In questo contesto le forze reazionarie, conservatrici ed anche esplicitamente fasciste
hanno risollevato la testa: lo testimoniano le manifestazioni in favore di una statua di
Salazar, le numerose manifestazioni nazionaliste tenutesi a Lisbona e ad Oporto nel
novembre scorso, i ripetuti appelli all'"uomo della Provvidenza", impersonato all'occasione
dal generale Pires Veloso, ex-governatore della zona militare settentrionale, nonché la
confluenza di molti militari dal conservatore C.D.S. ad un raggruppamento marcatamente
filo-fascista come il M.I.R.N., guidato da un gerarca fascista in auge ai tempi di Salazar (il
generale Kaulza Arriaga).
Anche nelle scuole, soprattutto in quelle secondarie, il fascismo sta riprendendo piede, con
bombe, attentati, provocazioni di ogni tipo (saluti fascisti, aggressioni, ecc.).
I padroni, con le loro organizzazioni confindustriali, hanno da tempo rialzato la cresta,
chiedendo l'abrogazione di tutte le leggi migliorative della condizione operaia ottenute
negli ultimi anni (diritto di sciopero, commissioni operaie, ecc).
La lotta riprende?
Un regime di austerità e di sacrifici non è mai molto piacevole. Non è dunque un caso che
le lotte si siano intensificate negli ultimi tempi, anche se con una connotazione diversa da
quelle del '75: allora predominava l'aspetto politico, quello di lotta e pressione contro il
potere, oggi è la volta delle rivendicazioni economiche spicce. Potrebbe anche darsi che la
gente si sia rassegnata ad aspettare le elezioni del 1980 per esprimere il suo parere.
Un'altra ipotesi, non contraddittoria con la precedente, si rifà alla perdita di credibilità
subita in questi anni dalle ideologie, dai grandi "progetti" rivoluzionari, dalle parole in
genere: più concreti appaiono alla gente i miglioramenti economici immediati, palpabili.
La prima forma assunta dall'attuale ripresa della combattività operaia è quella degli
scioperi locali di fabbrica, o contro il ritorno dei vecchi padroni, o contro le misure
repressive da questi adottate (come i licenziamenti più o meno di massa), o contro altre
misure più generali di repressione contro i settori più combattivi della classe operaia.
Queste lotte contro la "rivincita padronale" sono lotte isolate, particolarmente legate alla
combattività espressa localmente dai lavoratori.

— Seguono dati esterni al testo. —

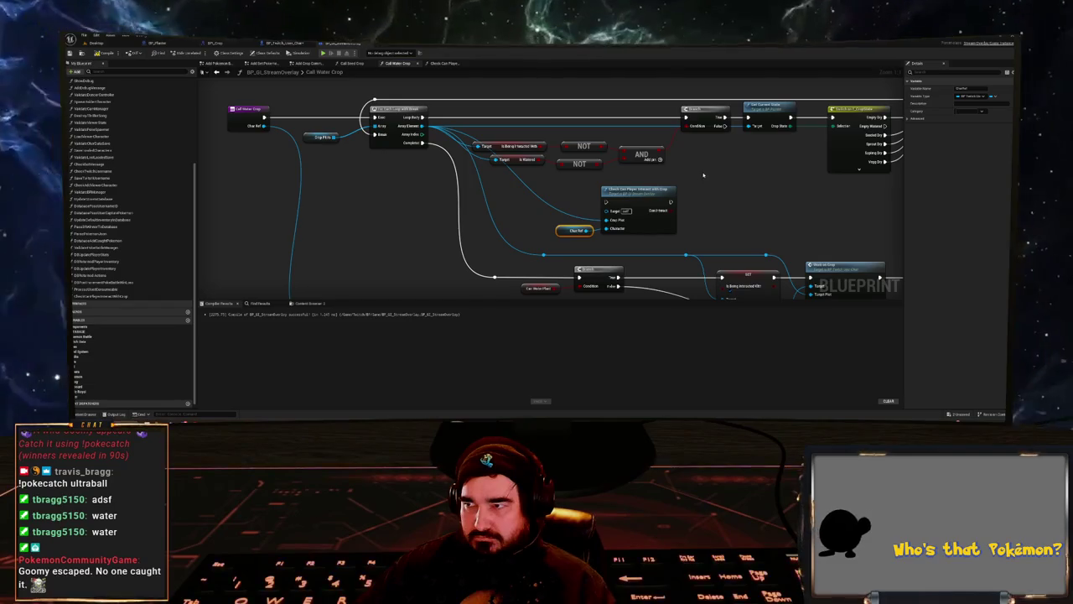
{"action": "mouse_move", "coordinate": [423, 118]}
{"action": "left_mouse_down"}
{"action": "mouse_move", "coordinate": [620, 208]}
{"action": "mouse_move", "coordinate": [605, 202]}
{"action": "left_mouse_up"}
{"action": "left_click_drag", "start_coordinate": [423, 117], "coordinate": [605, 202]}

Un secondo tipo di lotte è caratterizzato da forme molto diverse, che sono poi quelle
classiche dei movimenti corporativi e di limitata durata per sostenere il sindacato durante i
negoziati per il rinnovo dei contratti collettivi. Lotte di questo tipo si sono avute
recentemente tra i metallurgici, i funzionari e gli impiegati municipali, gli insegnanti, ecc.
ecc.. Grazie a questa ripresa della combattività della base i sindacati hanno migliorato la
loro "immagine", celando quella reale di gigantesche macchine farraginose e burocratiche
al servizio del partito comunista. Quest'ultimo infatti, se non ha saputo ritagliarsi un suo
spazio politico importante in campo politico, si è però rifatto in campo sindacale: si è così
preso la rivincita anche sui militanti di estrema sinistra - quelli che avevano sostenuto
Otelo de Carvalho - costringendoli a subordinarsi a lui in campo sindacale. Ultimo
esempio di questa forza sindacale del partito comunista è stata la recente costituzione di
un sindacato contadino alternativo a quello esistente (il C.A.P., di tendenza ultra-conservatrice). L'operazione è riuscita, ma grazie soltanto alla capacità organizzativa e di
mobilitazione della macchina burocratica comunista.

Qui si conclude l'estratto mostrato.